As deGrom has been hurt so often in his career, and he’ll be turning 37 years old in just a few days, we should take the time to appreciate when he’s on the mound. There were few who could be argued to be his equal when he was in his prime, and starts like last night’s effort are a reminder of why that was.
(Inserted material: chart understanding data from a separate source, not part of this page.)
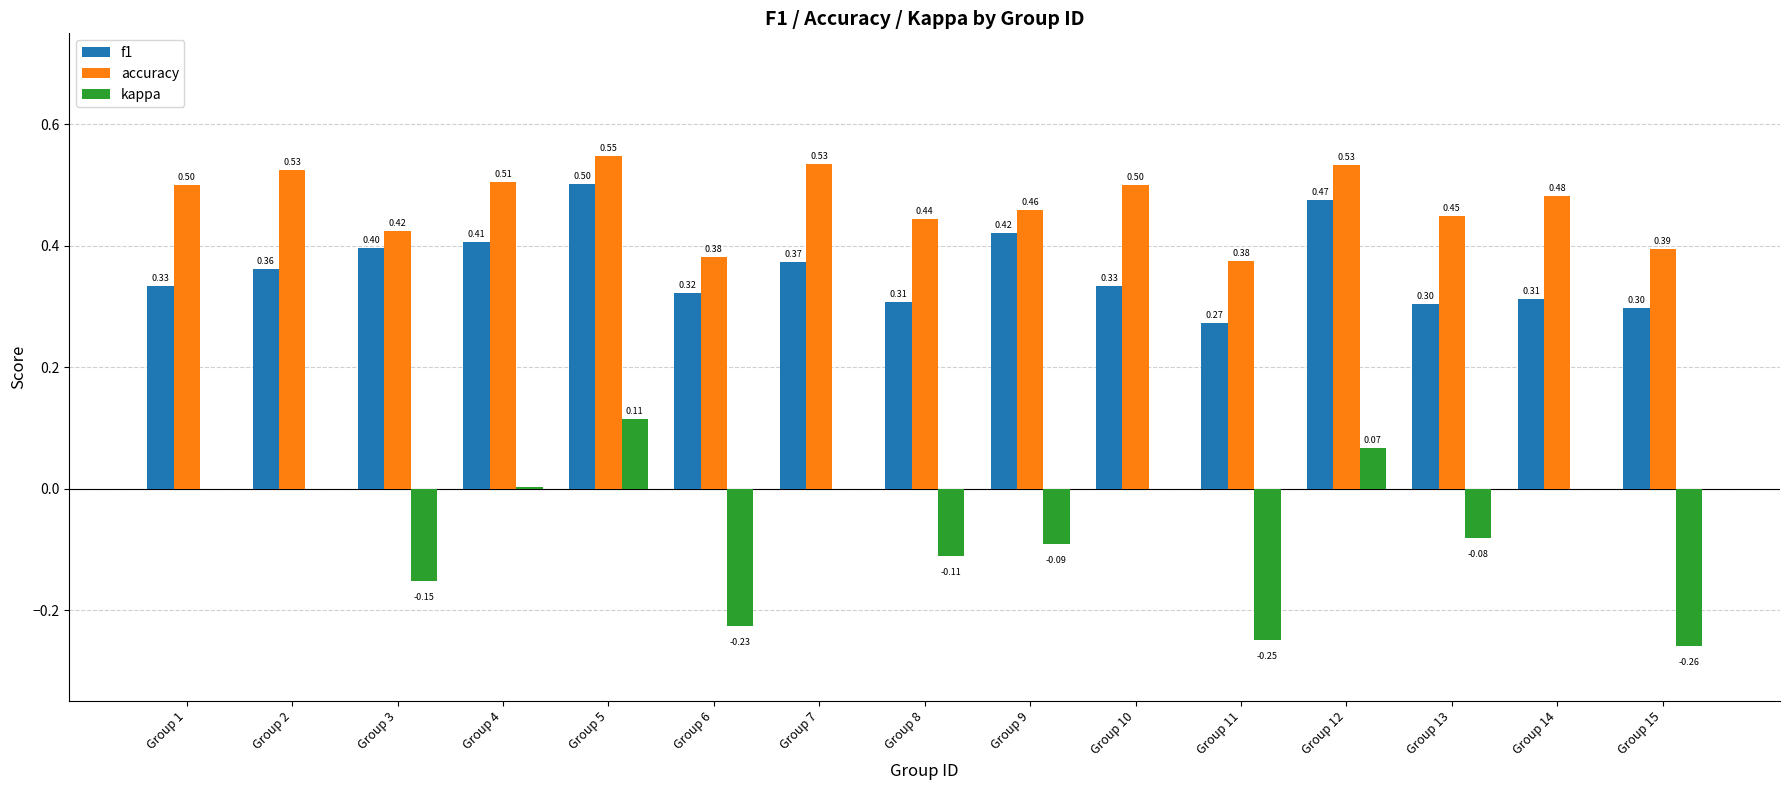

The accuracy series shows 0.3 at Group 13. True or false?

False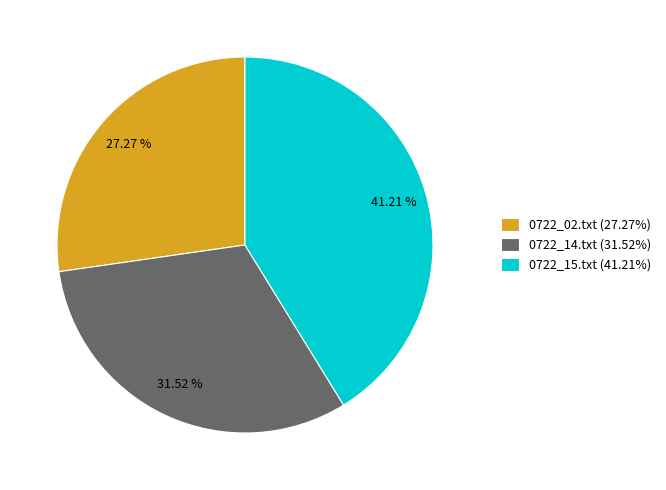

Approximately how many times larger is the value at 0722_14.txt compared to 0722_02.txt?

1.2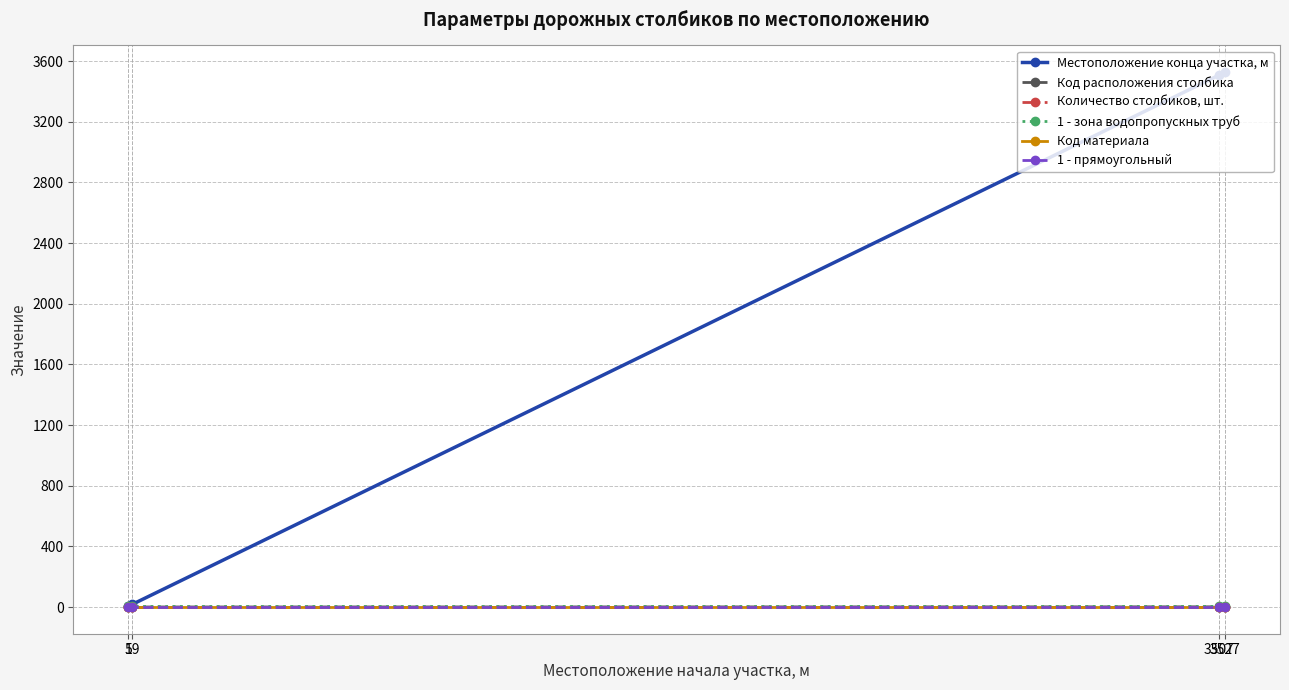

Is this an area chart (filled region under the line)?

No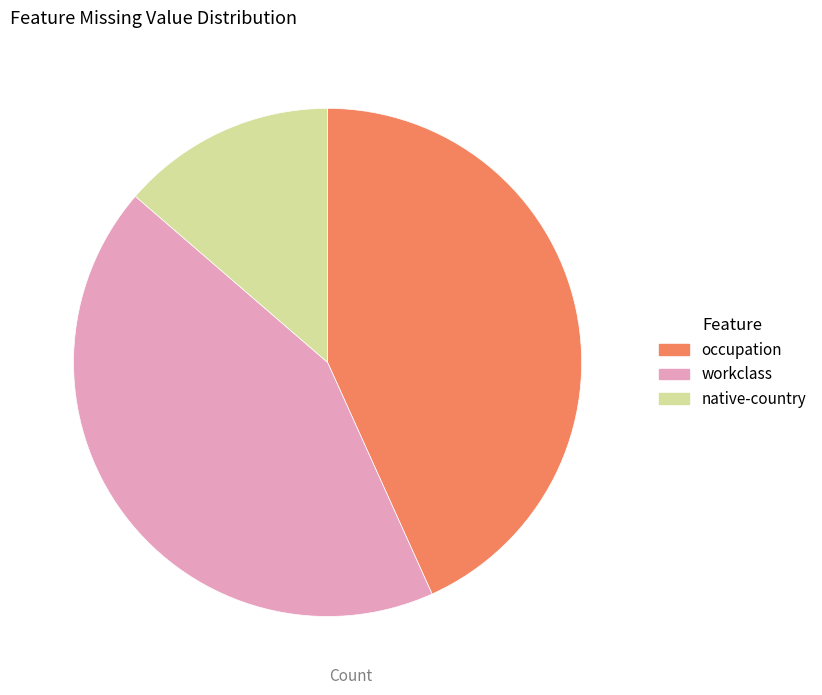

Is the sum of workclass and occupation greater than half?

Yes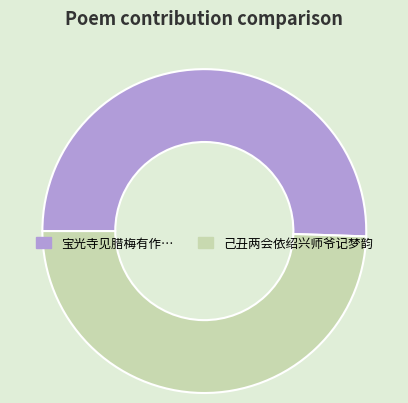

Is there a majority slice in this chart?

Yes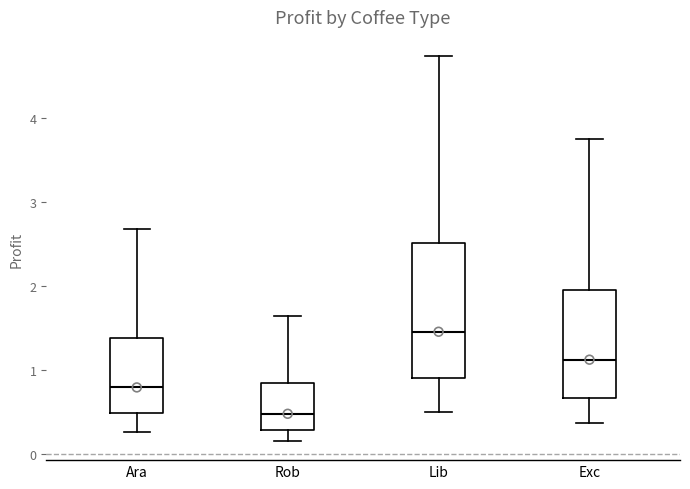

Which box is the tallest, from its lower edge to its upper edge?

Lib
Twins do their namesake proud
Back-to-back jacks from the Twins? Anyone can do this, but only the Twins can do it with this level of inherent wordplay. Here’s Dashawn Keirsey Jr. and Byron Buxton with the Twins’ first back-to-back homers of the season:
The Twins rendered the Orioles’ flightless not just on Thursday, but in the four-game series as a whole. Minnesota has now won 11 in a row, the longest streak in MLB this year, which has brought their record to 24-20 and put them in possession of the third of three wild card slots. The Orioles… well, their ‘25 isn’t going quite like that. And looks about as bad as the Twins’ season did before winning 11 in a row. Don’t worry, Baltimore, all you have to do is rip off nearly a dozen wins in a row and you’re right back in this thing, too.
He threw how hard?
This isn’t the majors, no, but with the way Jacob Misiorowski is pitching in Triple-A, he’ll be there before long. Here’s the 6-foot-7 right-hander dialing it up all the way to 103 mph for a strikeout during Thursday’s MiLB action:
The 2022 second-round pick is, as noted, the top pitching prospect in Milwaukee’s system, and has racked up 59 strikeouts in 49.1 innings of work at Triple-A this spring. MLB ranked him as the No. 72 prospect in the minors coming into the year, so there might not be an ace-in-waiting here, but then again, he was a second-round pick who is thriving at Triple-A and made it into a top-100 list even before then. Whether he’s a starter or a reliever in the long run is the question — given his length and that he pitches exclusively from the stretch, his delivery is sometimes difficult to repeat. But there’s no denying that 80-grade heater.